AYM, bir kamu kurumunda ‘taşeron işçi’ olarak çalışan ve sosyal medya hesabında yaptığı bir paylaşımda kurum yöneticilerine “insan müsveddeleri” dediği için iş akdine son verilen Kamu Taşeron Çalışanları Derneği (KATAŞ-DER) Genel Başkanı Kadri Eroğul’un başvurusunu inceledi.
Eroğul, 14 Ağustos 2015 tarihinde sosyal medya hesabında, taşeron işçilerin gördüğü baskıları ve yöneticilerini konu alan şu paylaşımı yaptı.
“Son günlerde taşeron işçi arkadaşlar üzerinde ciddi baskılar artmış; kendini yönetici zanneden bazıları, işi gücü bırakıp taşeron işçi ile uğraşmayı kendine görev edinmiştir. Ey insan müsveddeleri, yönetici bozuntuları, şunu asla unutmayınız ki biz taşeron işçiler, İslam dinine inanıp iman etmiş Müslümanlarız ve Rabbim bize der ki ‘Rızık ile ilgili yeryüzünde hareket eden hiçbir canlı yoktur ki rızık Allah’a bağlı olmasın’ der (Hud Suresi 6. Ayet). Rabbim sizleri de hidayete ulaştırsın en kısa zamanda ve olduğunuz o güzel makam koltuklarının da altınızdan kayıp gideceğini bilme ve taşeron işçinin de insan olduğunu anlama fikri versin, âmin.”
Bu paylaşımı nedeniyle kurum yöneticileri tarafından Kütahya 2. Asliye Ceza Mahkemesi’nde açılan davada Eroğul mahkum edildi, ancak hükmün açıklanması geriye bırakıldı. Bu kararın ardından Eroğul’un iş akdi, bağlı bulunduğu şirket tarafından feshedildi.
İşten çıkarma kararının ardından Eroğul haksız fesih davası açtı, ancak dava Kütahya 1. İş Mahkemesi tarafından reddedildi. Eroğul bu kararı istinafa taşıdı, ancak İzmir Bölge Adliye Mahkemesi 9. Hukuk Dairesi istinaf isteminin reddine karar verdi. Yargıtay da istinaf mahkemesinin bu kararını onadı.

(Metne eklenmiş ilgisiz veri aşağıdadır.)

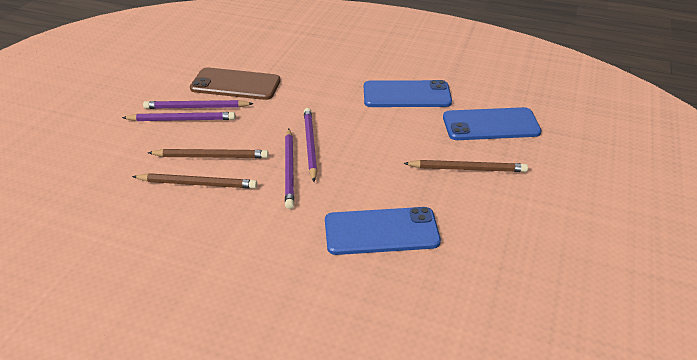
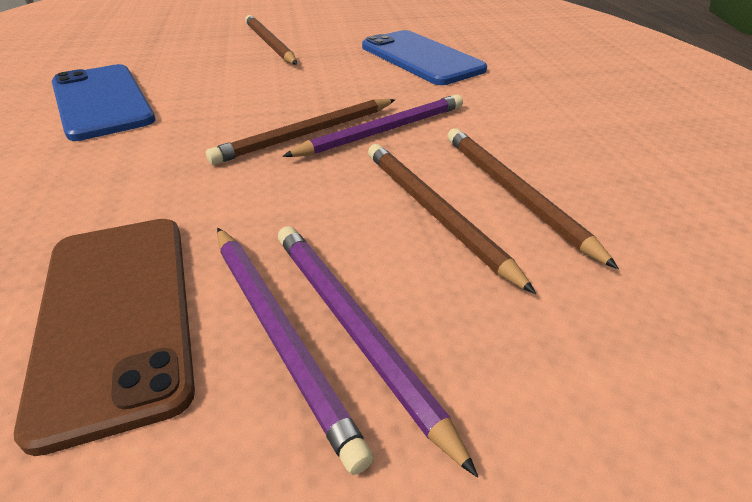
camera: 120 degrees left, 0 degrees up
(310, 145) = (307, 134): purple pencil -> brown pencil
(491, 125) = (165, 46): blue phone -> none

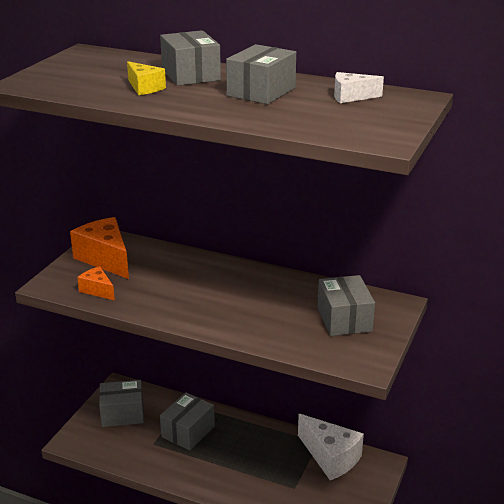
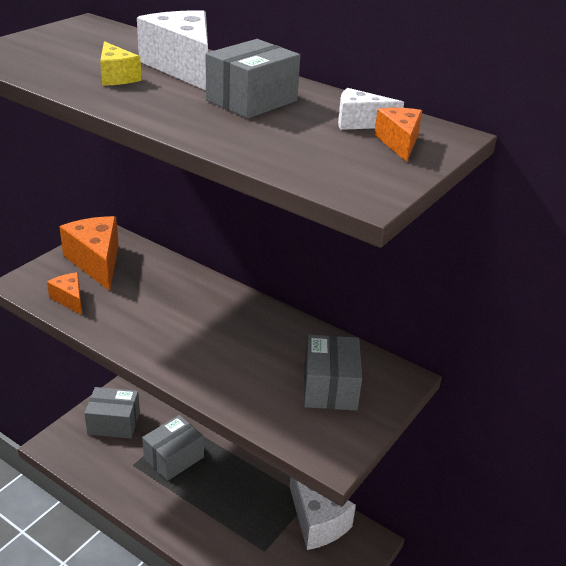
camera: 10 degrees right, 5 degrees up
(190, 75) = (183, 67): grey box -> white cheese
(388, 106) = (399, 143): none -> orange cheese

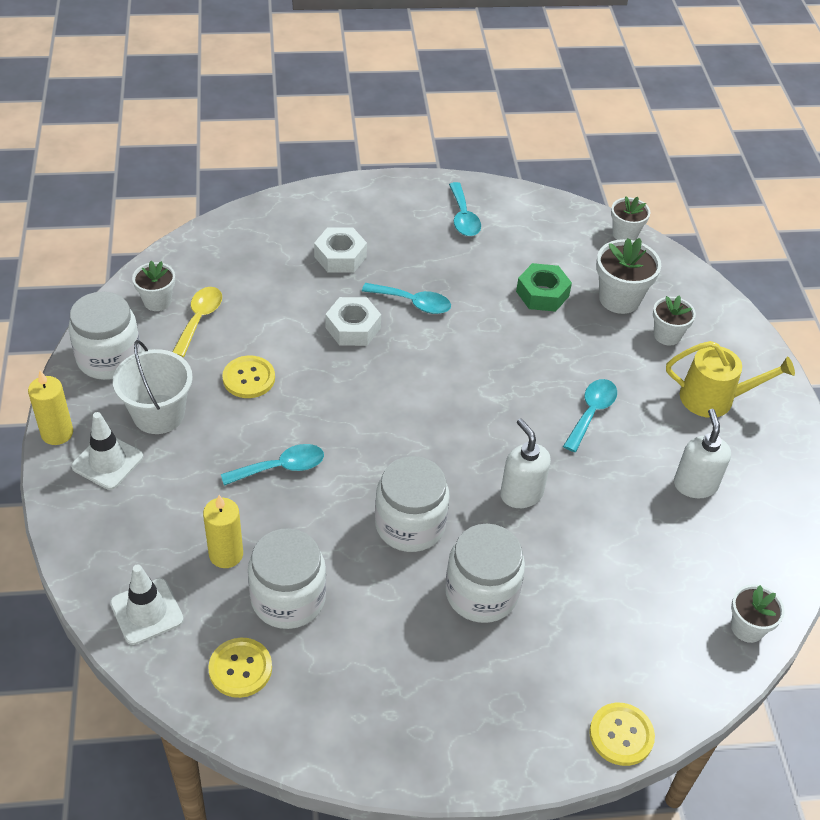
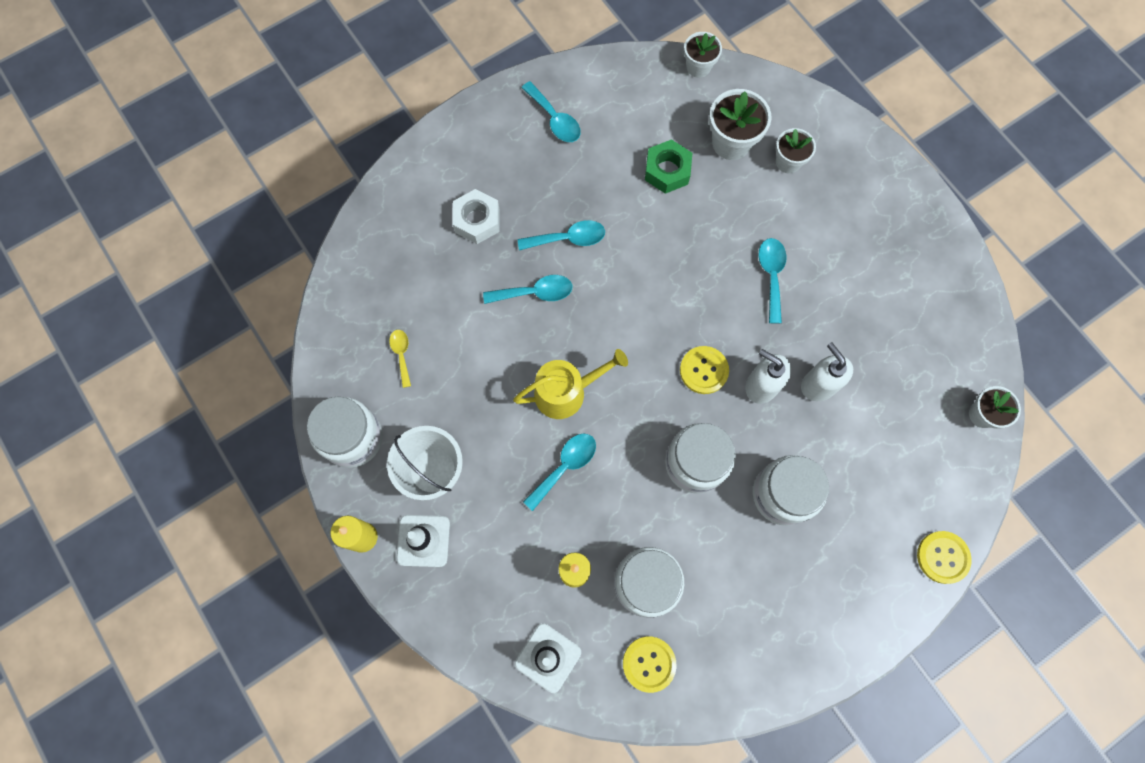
camera: 25 degrees left, 25 degrees up
(157, 301) = (352, 355): white flower pot -> none
(199, 319) = (401, 354): yellow spoon -> yellow spoon, size x0.66
(249, 378) = (483, 393): yellow button -> yellow button (704, 370)
(353, 328) = (535, 293): white nut -> turquoise spoon
(695, 484) = (883, 303): white soap dispenser -> white soap dispenser (818, 385)
(714, 398) = (855, 209): yellow watering can -> yellow watering can (566, 392)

Eroğul, bunun üzerine konuyu AYM’ye götürdü. AYM, yöneticileri hakkında “insan müsveddeleri ve yönetici bozuntuları” dediği için işten çıkartılan Eroğul’un ifade özgürlüğünün ihlal edildiğine hükmetti.
“AŞIRI BİR YORUMUN BENİMSENMESİ, KAMUSAL KONUŞMALARI İMKANSIZ HALE GETİRECEKTİR”

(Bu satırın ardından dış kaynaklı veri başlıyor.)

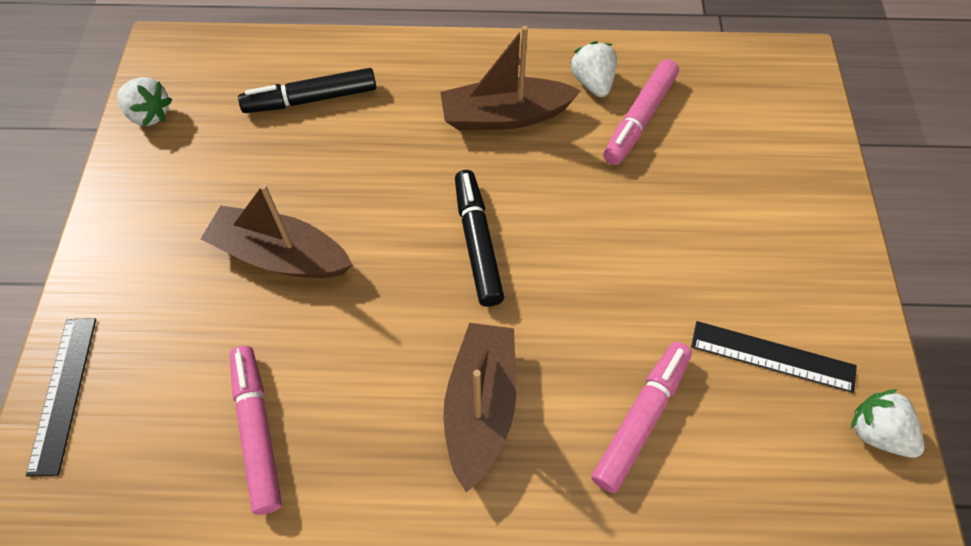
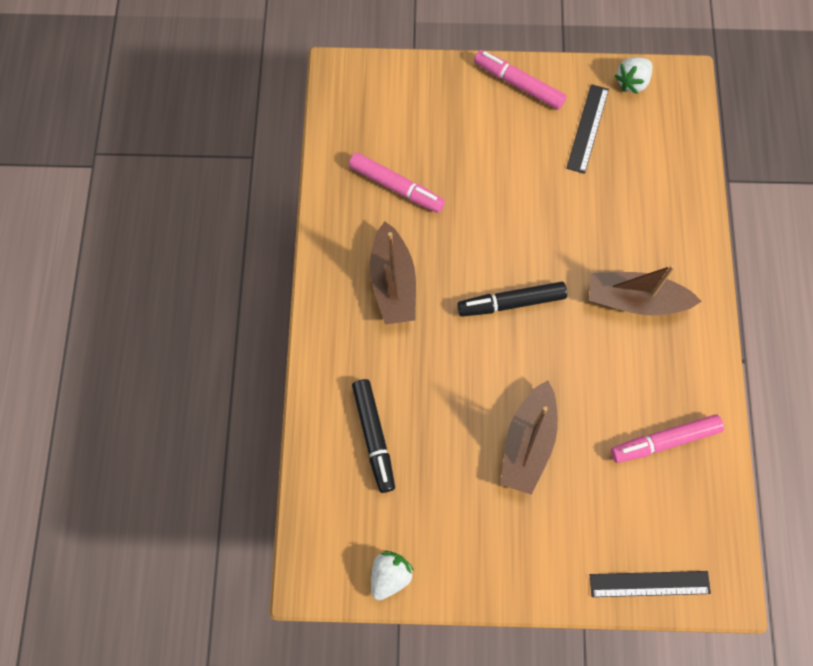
camera: 90 degrees left, 10 degrees up
(592, 83) = (359, 217): white strawberry -> none
(640, 419) = (635, 207): pink marker -> pink marker (518, 84)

AYM, kararının gerekçesinde şunları kaydetti:
“Başvuruya konu paylaşımda genel nitelikli ‘yönetici’ kavramı kullanmış, ancak sözlerin belirli bir kimseyi hedef aldığına yönelik herhangi bir ifade kullanılmamıştır. Ancak mahkemeler tarafından, başvurucunun taşeron işçi olması ve ceza davasına katılanların da başvurucu ile aynı kurumda yönetici olması gerekçe gösterilerek sözlerin muhataplarından bir kısmının kurum yöneticileri olduğu kabul edilmiştir. Derece mahkemelerinin başvurucunun asıl amacının kurum yöneticilerini küçük düşürmek olduğunu kabul etmesi, ancak başvurucunun kullandığı kelimelere onun verdiği anlamın ötesinde anlamlar yüklemesi ile mümkün olmuştur. Başvurucunun kullandığı ifadelere, onun verdiği anlamın ötesinde bir anlam yüklenmemelidir. Derece mahkemelerinin başvurucunun dernek başkanlığı kimliğini dikkate almayarak ve doğrudan işaret edilmediği halde dolaylı bağlantılarla başvurucunun kurum yöneticilerini hedef aldığını kabul ederek yaptıkları aşırı bir yorumun benimsenmesi, kamusal konuşmaları imkansız hale getirecektir.”